В 1982 году Кремль сделал ставку на активизацию антивоенного движения в западных странах: «В конце лета и осенью улицы американских и европейских городов все чаше и чаше заполнялись сторонниками ядерного замораживания. В это самое время, используя общественное настроение, советская сторона на переговорах в Женеве встала на дыбы против “нулевого варианта”, и, таким образом, американо-советские отношения фактически заморозились»[1787]. Рейган вспоминал: «И все же мне было интересно, как долго будет продолжаться воинственное настроение русских лидеров и сколько они еще смогут тратить огромные суммы на вооружение, в то время как не могут даже накормить собственный народ»[1788].
Андропов, как и Громыко, оказался сторонником «жесткого курса». И в 1983 году пришлось принимать трудное решение, обусловленное всей предыдущей политикой СССР по наращиванию ядерного арсенала. Неуступчивость и нежелание трезво смотреть на вещи и заглянуть в будущее загнали Кремль в тупик. Вся надежда теперь была на сочетании политики запугивания и одновременно на активизацию антивоенного движения на Западе.
В каком-то смысле Андропов оставался заложником советского военно-промышленного комплекса. Он не смог «подняться» над заскорузлой парадигмой Устинова и Громыко о необходимости «повышать боевую мощь советской державы». Повышать даже тогда, когда в этом не было прямой необходимости в качестве ответной меры. И ведь при этом прекрасно понимал, насколько велико и разрушительно для советской экономики бремя военных расходов. Иногда Андропов мечтал: «Но если бы удалось снизить уровень вооружений и военных расходов с обеих сторон, приступить к разоружению, к чему мы активно стремимся, то это было бы великим благом для всех стран и народов»[1789].

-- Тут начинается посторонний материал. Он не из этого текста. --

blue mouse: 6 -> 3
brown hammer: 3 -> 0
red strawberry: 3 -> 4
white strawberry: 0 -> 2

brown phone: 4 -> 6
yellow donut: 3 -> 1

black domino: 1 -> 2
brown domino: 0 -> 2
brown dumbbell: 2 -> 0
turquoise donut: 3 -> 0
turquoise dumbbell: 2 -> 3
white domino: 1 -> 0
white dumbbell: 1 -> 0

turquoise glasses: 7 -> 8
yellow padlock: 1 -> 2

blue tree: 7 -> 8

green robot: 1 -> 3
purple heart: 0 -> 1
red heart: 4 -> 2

На словах Андропов декларировал стремление к «коренному оздоровлению международных отношений»[1790], а на деле не мог согласиться на американские предложения по сокращению ракетных вооружений. Инициатива Рейгана — «нулевое решение» казалась Андропову неуместным ультиматумом. Ему не хотелось верить в серьезность стремления США к восстановлению паритета. Он воспринимал это как политический шантаж.
Андропов маневрировал. В ноябре 1982 года в речи на пленуме ЦК заявил о готовности «заморозить» советские ядерные арсеналы[1791]. Пацифистские движения по всему миру с конца 1970-х годов активно пропагандировали идею «замораживания ядерных арсеналов». Этот усыпляющий общественность вариант был весьма выгоден Кремлю, так как позволял сохранить явное превосходство по ракетам средней дальности в Европе. Публичные высказывания Андропова были весьма недобросовестны в своей аргументации. Например, 21 декабря 1982 года: «Мы предложили и другой вариант: чтобы СССР и страны НАТО сократили свои вооружения средней дальности более чем в три раза. На это США пока не идут. Со своей стороны они выдвинули предложение, словно в насмешку названное “нулевым” вариантом. Оно предусматривает ликвидацию всех советских ракет средней дальности не только в европейской, но и в азиатской части СССР — при сохранении и даже наращивании ракетно-ядерного арсенала НАТО в Европе. Неужели кто-то всерьез думает, что Советский Союз с этим может согласиться? Вашингтон хотел бы сорвать соглашение, чтобы, ссылаясь на неудачу переговоров, так или иначе разместить свои ракеты на европейской земле»[1792].